## [Source text]
= = = = =
African-ish
My skin oscillates between cream hues and cafe-o-lait browns depending on the seasons, but I have spent a lifetime trying to justify myself in a world that sees only black and white.
Frustrations arise particularly because I am the product of a dirty history that has stripped me of a self-explanatory color.
And so here is the story:
Savannah Ice:
A Story of the Mixed-Race in the Belgian Congo
Every time I have a rare opportunity to go see my grandfather, I can’t help but to be absorbed by the icy grayness of his eyes. It seems so out of place against the sienna dust that drifts through his home province of Katanga in southeastern Democratic Republic of Congo (DRC). There in his hometown of Lubumbashi, it is a world of savannah browns, yet something in the past has disrupted this delicate balance of maroons. Despite being born on and raised from this sienna earth, my grandfather’s eyes cast an impression of an alien place cold and far away beyond the warm hues of southern Congo.
My grandfather's icy eyes are more reminiscent of the coldness of the Belgian regime that overshadowed Congo from 1908 to 1960. Over the course of these 52 years Congo was a Belgian colony plundered for its natural wealth as the colonial power developed plantations of cotton, oil palms, coffee, and cacao, while they also mined minerals in the interior of the region. Belgian authority did much more than extract resources from this region, it sculpted the livelihoods of the Congolese people based on racial doctrines that enforced white superiority and control. The Belgian colonial social regime centered around a mission of “civilizing” the Congolese people, based on strict ideals that placed black individuals as grossly inferior next to Europeans. The question then arose, what was to be done if these racial boundaries were infringed upon, and the lines became blurred? What became of individuals that shattered this hierarchy by existing as hybrids of these two worlds, the civilized and the uncivilized? My grandfather's alien eyes in a world of savannah heat reflect a long history of Belgian anxieties regarding mixed race Congolese, and in this paper I aim to investigate how Belgian control regarding race and class crafted the social frameworks that led to the mixed race existence my grandfather navigates today.
= = = = =
## [Data]
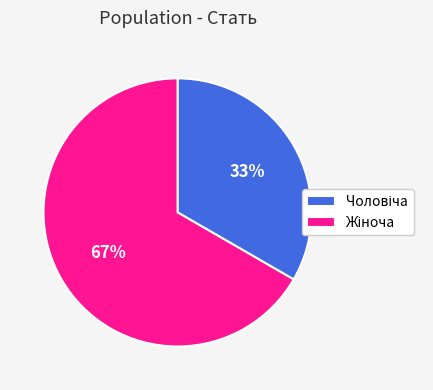

To the nearest percent, what is the average slice percentage?

50%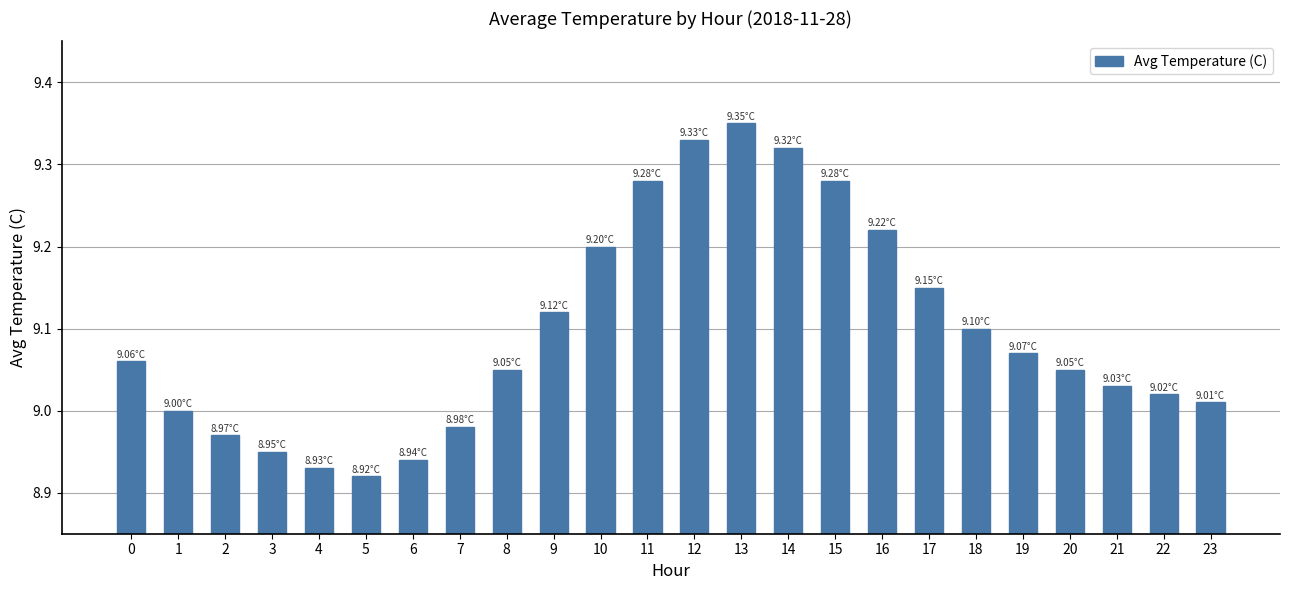

Between 10 and 15, which is larger?

15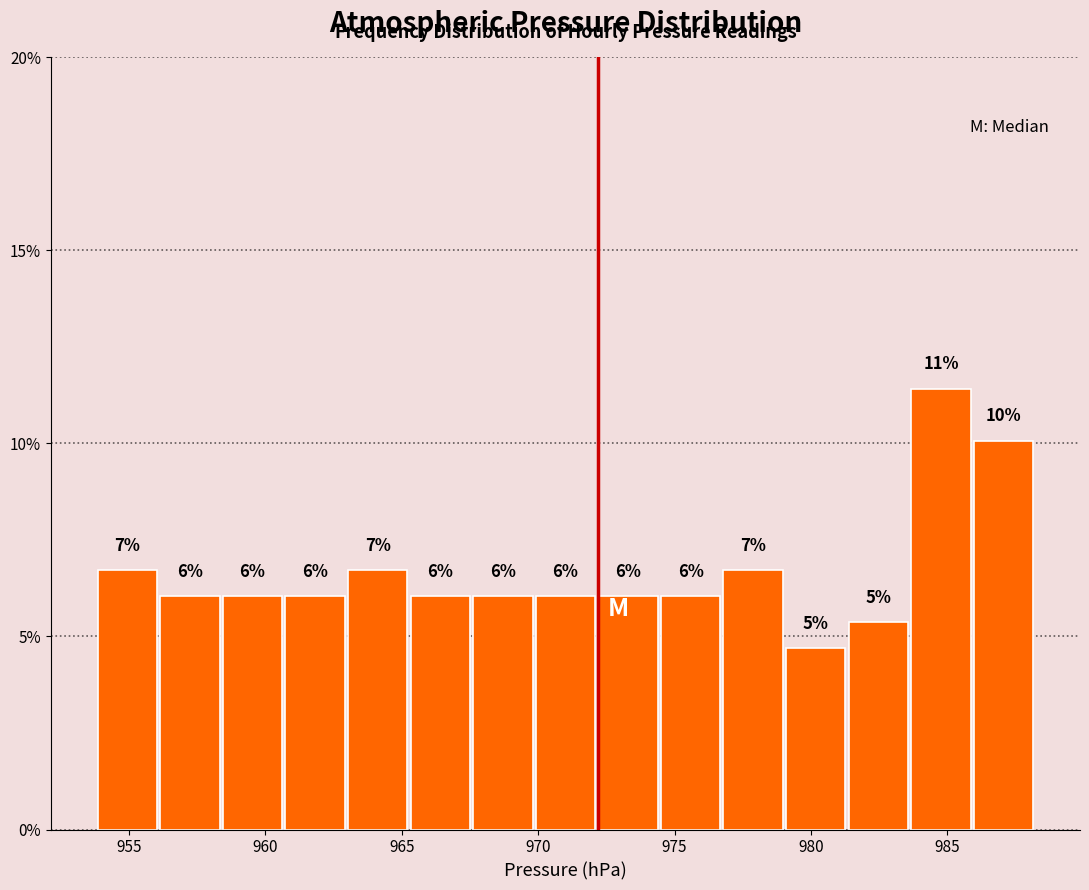

Over which range of the x-axis is the bar tallest?

983.5 to 986.0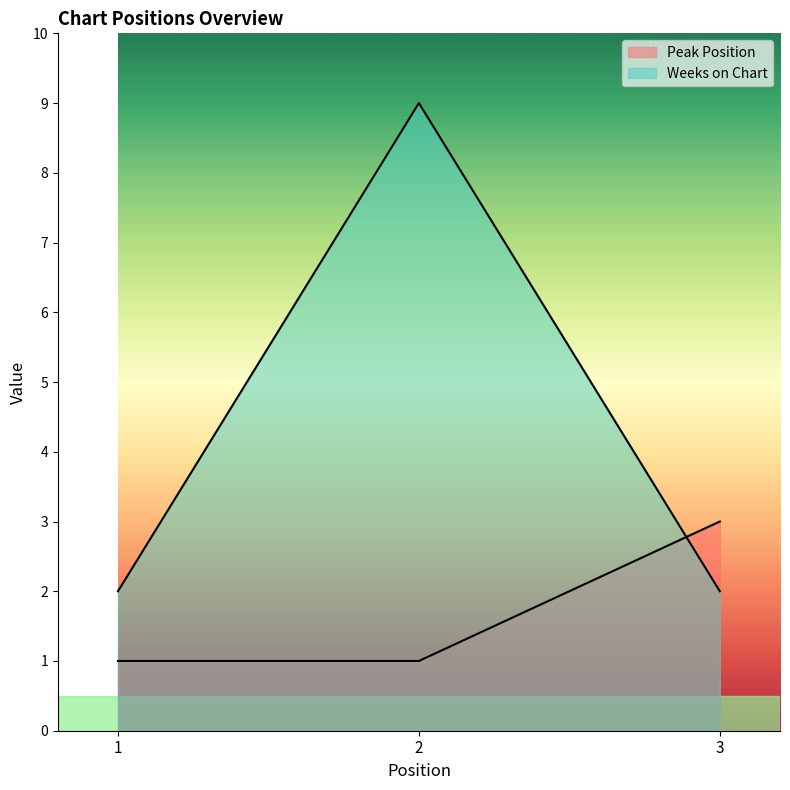

What is the value of the Weeks on Chart point at the 2nd from the left?

9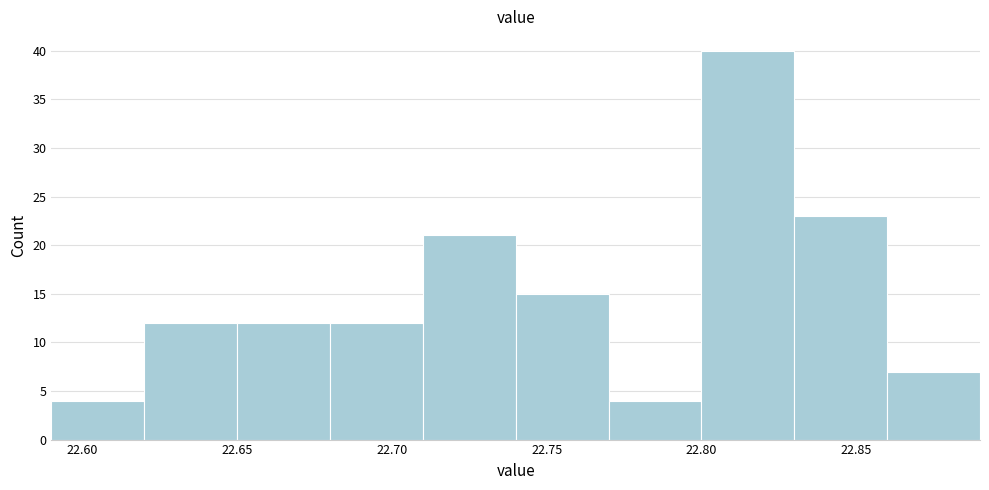

Reading left to right, transcribe this chart: for each bar, give the range it covers on the x-axis and its height. The values are not printed on the chart, so give them approximately, as read against the axis.

22.59 to 22.62: 4
22.62 to 22.65: 12
22.65 to 22.68: 12
22.68 to 22.71: 12
22.71 to 22.74: 21
22.74 to 22.77: 15
22.77 to 22.80: 4
22.80 to 22.83: 40
22.83 to 22.86: 23
22.86 to 22.89: 7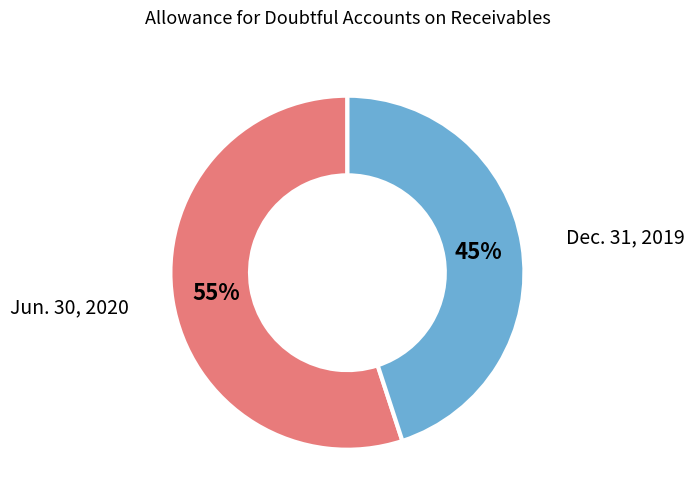

What is the majority slice?

Jun. 30, 2020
= = = = =
## [Exercise requirements]
A: Quote the essay on mixed-race identity in the Belgian Congo word for word, everything from "African-ish" down to "a self-explanatory color.".
B: Write the next part of the essay on mixed-race identity in the Belgian Congo, picking up right after its final sentence.

## [Answers by item]
A:
African-ish
My skin oscillates between cream hues and cafe-o-lait browns depending on the seasons, but I have spent a lifetime trying to justify myself in a world that sees only black and white.
Frustrations arise particularly because I am the product of a dirty history that has stripped me of a self-explanatory color.

B:
My grandfather was born in 1947 in Bukama, a small town that sits in the same province of Katanga that he currently lives in now. Even as a small child, his appearance came with a certain sense of alieness. One of the earliest images of him depicts him as a serious-looking two year old sporting a tuft of blonde hair. His expression is solemn, mimicking that of the woman standing next to him holding a babbling baby. The woman is of a light complexion, with well-coiffed smooth black hair and sporting a thin pearl necklace to frame her collared dress. Her name is Dina Pelagie Reima, the babbling baby at her hip is her granddaughter, and my blonde-tufted grandfather is her son. There in Bukama, Dina raised all eleven of her sons and daughters, including my grandfather, but the story of my grandfather’s strange looks originated from far beyond this small town in Southeastern Congo.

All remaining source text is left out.